*Work required*: When the line with "Збройними силами України. Сл" is reached, include it and stop; before that, copy each line of the listing exactly from the first.

○ ○ ○ ○

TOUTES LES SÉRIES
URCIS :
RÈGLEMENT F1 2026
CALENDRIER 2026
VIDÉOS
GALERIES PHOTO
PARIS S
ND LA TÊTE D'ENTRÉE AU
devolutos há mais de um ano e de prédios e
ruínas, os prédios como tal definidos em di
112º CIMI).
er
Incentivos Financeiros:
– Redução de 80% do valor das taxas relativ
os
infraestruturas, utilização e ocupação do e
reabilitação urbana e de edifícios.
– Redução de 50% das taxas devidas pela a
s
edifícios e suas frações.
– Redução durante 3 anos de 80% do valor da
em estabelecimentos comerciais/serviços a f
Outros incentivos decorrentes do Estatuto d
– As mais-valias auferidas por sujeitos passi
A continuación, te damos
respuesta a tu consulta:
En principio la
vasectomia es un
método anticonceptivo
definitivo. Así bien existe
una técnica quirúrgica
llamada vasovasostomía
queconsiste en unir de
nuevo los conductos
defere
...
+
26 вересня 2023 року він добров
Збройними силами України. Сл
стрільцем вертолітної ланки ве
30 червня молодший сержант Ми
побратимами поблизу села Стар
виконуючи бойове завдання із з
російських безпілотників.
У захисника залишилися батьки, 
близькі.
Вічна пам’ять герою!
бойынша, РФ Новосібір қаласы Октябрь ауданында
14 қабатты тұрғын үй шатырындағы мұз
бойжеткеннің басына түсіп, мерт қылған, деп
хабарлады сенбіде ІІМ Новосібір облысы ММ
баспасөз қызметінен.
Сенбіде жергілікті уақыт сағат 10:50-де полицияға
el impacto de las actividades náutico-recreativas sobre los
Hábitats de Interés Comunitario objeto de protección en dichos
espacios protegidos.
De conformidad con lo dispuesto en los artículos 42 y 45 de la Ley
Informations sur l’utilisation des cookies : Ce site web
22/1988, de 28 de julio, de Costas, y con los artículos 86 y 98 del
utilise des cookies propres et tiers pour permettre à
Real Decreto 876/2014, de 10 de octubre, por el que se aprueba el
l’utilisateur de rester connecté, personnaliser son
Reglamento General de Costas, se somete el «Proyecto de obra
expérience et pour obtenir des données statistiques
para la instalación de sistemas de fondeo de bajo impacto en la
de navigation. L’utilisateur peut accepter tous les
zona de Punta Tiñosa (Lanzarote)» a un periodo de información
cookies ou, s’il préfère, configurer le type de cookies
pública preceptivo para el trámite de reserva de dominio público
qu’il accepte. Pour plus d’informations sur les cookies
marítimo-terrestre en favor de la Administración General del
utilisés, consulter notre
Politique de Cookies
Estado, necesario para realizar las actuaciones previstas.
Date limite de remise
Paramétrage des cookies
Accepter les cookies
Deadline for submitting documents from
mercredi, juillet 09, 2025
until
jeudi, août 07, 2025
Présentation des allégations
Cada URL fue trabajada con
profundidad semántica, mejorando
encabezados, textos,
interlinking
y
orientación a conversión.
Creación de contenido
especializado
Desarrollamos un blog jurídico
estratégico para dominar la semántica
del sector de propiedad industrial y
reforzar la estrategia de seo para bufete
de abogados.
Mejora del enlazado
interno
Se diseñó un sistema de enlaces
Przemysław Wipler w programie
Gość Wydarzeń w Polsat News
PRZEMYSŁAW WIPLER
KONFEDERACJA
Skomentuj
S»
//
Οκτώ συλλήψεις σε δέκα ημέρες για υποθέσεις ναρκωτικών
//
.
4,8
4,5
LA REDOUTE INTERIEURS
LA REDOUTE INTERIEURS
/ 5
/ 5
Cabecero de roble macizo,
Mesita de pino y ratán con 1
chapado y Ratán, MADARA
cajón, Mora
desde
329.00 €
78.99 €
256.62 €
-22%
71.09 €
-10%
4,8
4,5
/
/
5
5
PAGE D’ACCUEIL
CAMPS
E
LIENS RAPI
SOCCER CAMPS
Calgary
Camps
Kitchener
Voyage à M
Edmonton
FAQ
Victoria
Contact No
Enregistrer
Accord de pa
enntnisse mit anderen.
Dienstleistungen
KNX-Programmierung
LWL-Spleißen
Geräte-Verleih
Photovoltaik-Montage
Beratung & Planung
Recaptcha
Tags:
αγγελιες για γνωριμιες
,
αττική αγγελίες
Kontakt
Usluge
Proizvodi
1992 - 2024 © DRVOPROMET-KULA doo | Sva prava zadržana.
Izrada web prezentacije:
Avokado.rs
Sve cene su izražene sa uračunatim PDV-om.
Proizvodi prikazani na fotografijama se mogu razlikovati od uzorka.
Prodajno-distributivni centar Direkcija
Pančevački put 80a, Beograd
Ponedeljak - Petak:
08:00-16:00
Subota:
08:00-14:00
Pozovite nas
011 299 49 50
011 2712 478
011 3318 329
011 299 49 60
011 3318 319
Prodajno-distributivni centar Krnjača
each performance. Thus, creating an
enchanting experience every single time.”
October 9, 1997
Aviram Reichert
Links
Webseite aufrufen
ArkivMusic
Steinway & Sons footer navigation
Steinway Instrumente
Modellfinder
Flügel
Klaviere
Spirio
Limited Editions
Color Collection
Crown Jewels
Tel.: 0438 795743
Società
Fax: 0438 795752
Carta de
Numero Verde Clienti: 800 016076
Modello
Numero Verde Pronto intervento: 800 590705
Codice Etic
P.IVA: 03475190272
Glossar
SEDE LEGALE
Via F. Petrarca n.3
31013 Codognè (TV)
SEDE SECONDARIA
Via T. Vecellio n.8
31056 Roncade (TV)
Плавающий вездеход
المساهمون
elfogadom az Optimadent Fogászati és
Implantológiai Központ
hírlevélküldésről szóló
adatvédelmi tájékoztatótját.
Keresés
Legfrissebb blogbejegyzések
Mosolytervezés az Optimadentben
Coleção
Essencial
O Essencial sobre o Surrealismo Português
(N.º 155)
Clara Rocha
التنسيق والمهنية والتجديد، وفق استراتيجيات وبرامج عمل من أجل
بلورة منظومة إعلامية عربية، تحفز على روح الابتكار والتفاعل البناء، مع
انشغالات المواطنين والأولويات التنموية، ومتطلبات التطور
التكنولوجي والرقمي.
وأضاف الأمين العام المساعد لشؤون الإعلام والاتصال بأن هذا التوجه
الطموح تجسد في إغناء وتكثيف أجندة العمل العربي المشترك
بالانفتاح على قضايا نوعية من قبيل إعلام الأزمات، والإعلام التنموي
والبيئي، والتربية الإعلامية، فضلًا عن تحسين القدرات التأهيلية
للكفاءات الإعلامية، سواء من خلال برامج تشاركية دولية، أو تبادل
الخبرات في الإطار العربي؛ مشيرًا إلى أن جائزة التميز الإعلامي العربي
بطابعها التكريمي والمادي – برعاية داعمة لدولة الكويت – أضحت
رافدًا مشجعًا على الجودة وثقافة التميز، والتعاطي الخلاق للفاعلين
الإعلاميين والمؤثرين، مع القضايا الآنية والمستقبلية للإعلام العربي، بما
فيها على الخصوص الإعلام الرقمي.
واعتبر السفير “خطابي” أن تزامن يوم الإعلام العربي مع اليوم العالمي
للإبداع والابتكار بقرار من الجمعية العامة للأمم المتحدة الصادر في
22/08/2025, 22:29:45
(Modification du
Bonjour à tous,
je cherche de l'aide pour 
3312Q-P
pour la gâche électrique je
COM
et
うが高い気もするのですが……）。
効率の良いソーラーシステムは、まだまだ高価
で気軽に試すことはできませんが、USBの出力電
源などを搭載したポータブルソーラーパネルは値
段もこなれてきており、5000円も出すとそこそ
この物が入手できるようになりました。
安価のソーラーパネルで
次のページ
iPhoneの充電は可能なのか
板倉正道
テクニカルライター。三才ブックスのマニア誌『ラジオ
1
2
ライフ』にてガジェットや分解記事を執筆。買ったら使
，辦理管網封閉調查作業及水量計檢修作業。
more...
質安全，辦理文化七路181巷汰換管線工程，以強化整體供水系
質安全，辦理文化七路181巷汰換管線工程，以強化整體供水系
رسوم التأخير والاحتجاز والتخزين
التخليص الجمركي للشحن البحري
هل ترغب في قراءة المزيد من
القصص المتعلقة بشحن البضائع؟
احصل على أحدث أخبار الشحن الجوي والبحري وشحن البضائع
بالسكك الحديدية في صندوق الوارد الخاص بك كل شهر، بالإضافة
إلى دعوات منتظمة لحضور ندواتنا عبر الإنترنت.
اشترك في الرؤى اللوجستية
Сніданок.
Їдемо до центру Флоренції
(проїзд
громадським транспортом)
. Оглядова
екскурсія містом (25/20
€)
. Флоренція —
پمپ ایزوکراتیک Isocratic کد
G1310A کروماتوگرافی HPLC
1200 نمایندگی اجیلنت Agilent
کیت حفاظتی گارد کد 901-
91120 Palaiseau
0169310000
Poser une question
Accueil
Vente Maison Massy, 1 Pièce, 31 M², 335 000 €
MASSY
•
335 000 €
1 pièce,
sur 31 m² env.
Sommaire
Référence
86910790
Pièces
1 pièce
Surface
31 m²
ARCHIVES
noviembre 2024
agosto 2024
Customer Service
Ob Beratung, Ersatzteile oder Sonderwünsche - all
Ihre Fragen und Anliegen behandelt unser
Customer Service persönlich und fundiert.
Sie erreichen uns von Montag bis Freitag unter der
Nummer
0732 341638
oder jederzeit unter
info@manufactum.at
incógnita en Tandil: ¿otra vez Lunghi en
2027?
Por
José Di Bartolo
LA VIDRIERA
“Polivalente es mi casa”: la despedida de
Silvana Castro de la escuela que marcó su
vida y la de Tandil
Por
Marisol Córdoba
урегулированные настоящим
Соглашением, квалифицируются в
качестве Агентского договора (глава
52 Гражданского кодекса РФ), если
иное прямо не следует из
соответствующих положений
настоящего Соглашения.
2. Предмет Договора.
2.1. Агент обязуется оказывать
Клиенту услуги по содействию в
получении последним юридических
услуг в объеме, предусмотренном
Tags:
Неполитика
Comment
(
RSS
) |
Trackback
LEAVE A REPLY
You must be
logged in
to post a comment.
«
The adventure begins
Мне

○ ○ ○ ○

*Written answer*:
TOUTES LES SÉRIES
URCIS :
RÈGLEMENT F1 2026
CALENDRIER 2026
VIDÉOS
GALERIES PHOTO
PARIS S
ND LA TÊTE D'ENTRÉE AU
devolutos há mais de um ano e de prédios e
ruínas, os prédios como tal definidos em di
112º CIMI).
er
Incentivos Financeiros:
– Redução de 80% do valor das taxas relativ
os
infraestruturas, utilização e ocupação do e
reabilitação urbana e de edifícios.
– Redução de 50% das taxas devidas pela a
s
edifícios e suas frações.
– Redução durante 3 anos de 80% do valor da
em estabelecimentos comerciais/serviços a f
Outros incentivos decorrentes do Estatuto d
– As mais-valias auferidas por sujeitos passi
A continuación, te damos
respuesta a tu consulta:
En principio la
vasectomia es un
método anticonceptivo
definitivo. Así bien existe
una técnica quirúrgica
llamada vasovasostomía
queconsiste en unir de
nuevo los conductos
defere
...
+
26 вересня 2023 року він добров
Збройними силами України. Сл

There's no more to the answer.